Sedangkan semua hak asasi manusia berkelindan dan saling mempengaruhi; baik itu hak-hak sipil dan politik, hak untuk hidup, persamaan di depan hukum, hingga kebebasan berekspresi. Semua terkait pada hak masyarakat negara dalam bidang ekonomi, sosial dan budaya; yang jika salah satunya dilakukan perbaikan akan mempengaruhi kemajuan yang lain. Demikian sebaliknya, perampasan atas hak yang satu, berdampak kerugian pada yang lain.
Maka, penegakan HAM menjadi mutlak, tidak dapat dicabut keberadaannya. Dan prinsip universalitas yang disandang memberikan kewajiban pada Negara untuk terus mempromosikan dan melindungi HAM bagi seluruh warga negara–sebagai manusia, tanpa terkecuali.
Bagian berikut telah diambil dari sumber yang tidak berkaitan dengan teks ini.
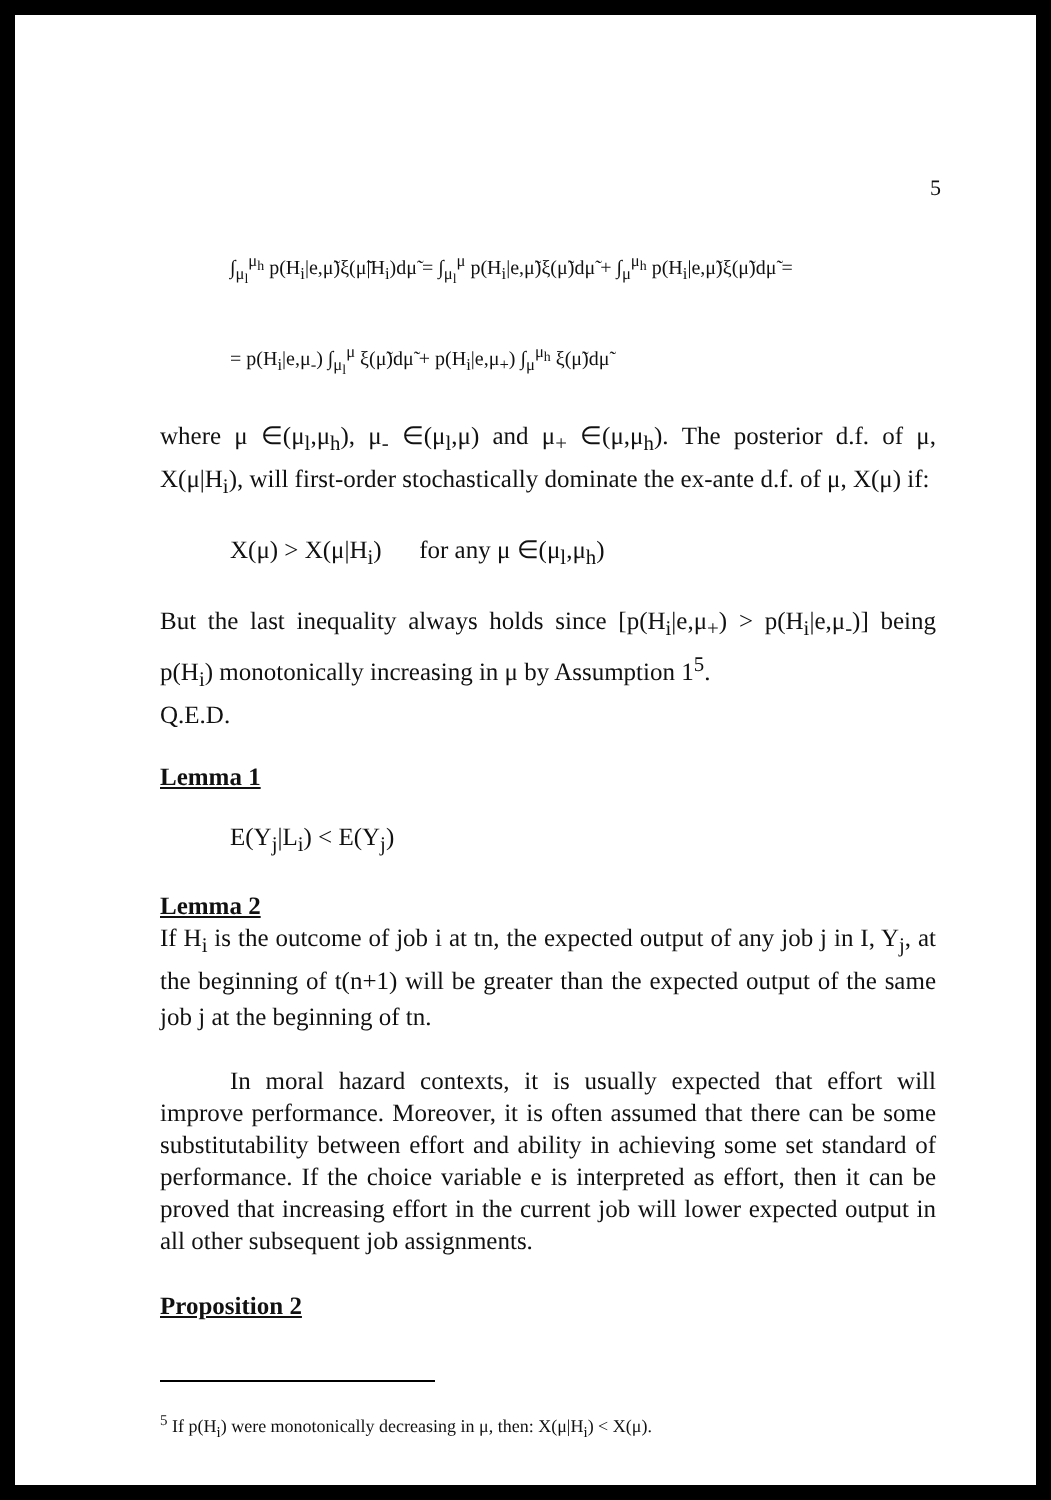5
∫<sub>μ<sub>l</sub></sub><sup>μ<sub>h</sub></sup> p(H<sub>i</sub>|e,μ̃)ξ(μ̃|H<sub>i</sub>)dμ̃ = ∫<sub>μ<sub>l</sub></sub><sup>μ</sup> p(H<sub>i</sub>|e,μ̃)ξ(μ̃)dμ̃ + ∫<sub>μ</sub><sup>μ<sub>h</sub></sup> p(H<sub>i</sub>|e,μ̃)ξ(μ̃)dμ̃ =
= p(H<sub>i</sub>|e,μ<sub>-</sub>) ∫<sub>μ<sub>l</sub></sub><sup>μ</sup> ξ(μ̃)dμ̃ + p(H<sub>i</sub>|e,μ<sub>+</sub>) ∫<sub>μ</sub><sup>μ<sub>h</sub></sup> ξ(μ̃)dμ̃
where μ ∈(μ<sub>l</sub>,μ<sub>h</sub>), μ<sub>-</sub> ∈(μ<sub>l</sub>,μ) and μ<sub>+</sub> ∈(μ,μ<sub>h</sub>). The posterior d.f. of μ, X(μ|H<sub>i</sub>), will first-order stochastically dominate the ex-ante d.f. of μ, X(μ) if:
X(μ) > X(μ|H<sub>i</sub>) for any μ ∈(μ<sub>l</sub>,μ<sub>h</sub>)
But the last inequality always holds since [p(H<sub>i</sub>|e,μ<sub>+</sub>) > p(H<sub>i</sub>|e,μ<sub>-</sub>)] being p(H<sub>i</sub>) monotonically increasing in μ by Assumption 1<sup>5</sup>.
Q.E.D.
Lemma 1
E(Y<sub>j</sub>|L<sub>i</sub>) < E(Y<sub>j</sub>)
Lemma 2
If H<sub>i</sub> is the outcome of job i at tn, the expected output of any job j in I, Y<sub>j</sub>, at the beginning of t(n+1) will be greater than the expected output of the same job j at the beginning of tn.
In moral hazard contexts, it is usually expected that effort will improve performance. Moreover, it is often assumed that there can be some substitutability between effort and ability in achieving some set standard of performance. If the choice variable e is interpreted as effort, then it can be proved that increasing effort in the current job will lower expected output in all other subsequent job assignments.
Proposition 2
<sup>5</sup> If p(H<sub>i</sub>) were monotonically decreasing in μ, then: X(μ|H<sub>i</sub>) < X(μ).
Korupsi: Kejahatan Kemanusiaan
Pelanggaran HAM oleh para koruptor itu begitu nyata, dimana mereka telah mengabaikan hak masyarakat untuk hidup. Bagaimana dana yang telah ‘disikat’ sesungguhnya dapat dipergunakan untuk memenuhi kebutuhan pembangunan, mengangkat rakyat dari kemiskinan, serta menjamin kesehatan dan pendidikan. Korupsi telah merampas hak-hak dasar sosial-ekonomi-budaya rakyat. Korupsi adalah penistaan terhadap hak asasi manusia.
Pelanggaran HAM determinan sebagai akibat dari pemerintahan yang korup. Â Manajemen sumber daya publik yang korup tiada lain menunjukkan ketidakmampuan pemerintah untuk memberikan pelayanan yang penting bagi hak-hak tersebut. Di sinilah terjadi kelalaian negara untuk dengan segala upaya mengambil langkah-langkah maksimal mencapai realisasi pemenuhan hak-hak warganya.
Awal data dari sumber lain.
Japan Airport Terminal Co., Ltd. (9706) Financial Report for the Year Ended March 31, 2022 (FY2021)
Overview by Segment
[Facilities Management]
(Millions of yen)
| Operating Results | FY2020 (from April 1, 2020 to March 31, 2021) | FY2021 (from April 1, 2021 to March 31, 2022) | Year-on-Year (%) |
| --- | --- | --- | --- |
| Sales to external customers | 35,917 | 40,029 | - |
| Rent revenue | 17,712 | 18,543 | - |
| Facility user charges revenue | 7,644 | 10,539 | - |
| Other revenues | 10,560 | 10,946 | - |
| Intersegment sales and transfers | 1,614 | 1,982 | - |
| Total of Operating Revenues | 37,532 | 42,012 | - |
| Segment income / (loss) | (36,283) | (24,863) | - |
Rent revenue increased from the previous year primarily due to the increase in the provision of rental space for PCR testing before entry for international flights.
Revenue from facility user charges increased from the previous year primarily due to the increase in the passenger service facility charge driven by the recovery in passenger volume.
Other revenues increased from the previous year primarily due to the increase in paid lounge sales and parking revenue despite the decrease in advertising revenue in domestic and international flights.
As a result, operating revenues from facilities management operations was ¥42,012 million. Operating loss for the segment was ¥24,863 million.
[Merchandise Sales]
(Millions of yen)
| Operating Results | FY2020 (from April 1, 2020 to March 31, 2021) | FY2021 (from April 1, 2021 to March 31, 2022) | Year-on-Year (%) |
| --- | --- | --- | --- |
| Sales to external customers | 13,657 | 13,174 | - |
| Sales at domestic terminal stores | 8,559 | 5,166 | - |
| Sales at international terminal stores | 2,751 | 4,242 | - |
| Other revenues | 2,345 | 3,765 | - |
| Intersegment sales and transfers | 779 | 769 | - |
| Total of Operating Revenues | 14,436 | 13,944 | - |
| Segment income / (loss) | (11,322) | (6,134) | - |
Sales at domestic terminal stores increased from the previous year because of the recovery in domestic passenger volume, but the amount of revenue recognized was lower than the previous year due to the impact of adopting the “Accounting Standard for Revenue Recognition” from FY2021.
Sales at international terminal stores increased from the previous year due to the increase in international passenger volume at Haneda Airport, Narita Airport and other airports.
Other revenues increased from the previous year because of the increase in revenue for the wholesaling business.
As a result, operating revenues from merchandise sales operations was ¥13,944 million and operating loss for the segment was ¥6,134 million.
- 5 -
Secara politik dan ekonomi, sekelompok pihak yang memiliki kemampuan dapat mempengaruhi pihak berwenang untuk bertindak demi kepentingan pribadi dan kelompoknya. Prevalensi korupsi ini menciptakan diskriminasi dalam akses ke pelayanan publik. Sebagaimana kita mahfum, masyarakat menengah ke bawah adalah yang paling tergantung dan dipengaruhi oleh akses ini.
Akhirnya, korupsi dapat melemahkan institusi hukum dan demokrasi. Utamanya adalah, korupsi dalam sistem aturan hukum dapat melemahkan struktur akuntabilitas yang bertanggung jawab dalam perlindungan hak asasi, dengan memberikan kontribusi pada budaya impunitas; dan hukum tidak ditegakkan secara konsisten, dimana acap kali tindakan melanggar hukum terlewat dari hukuman.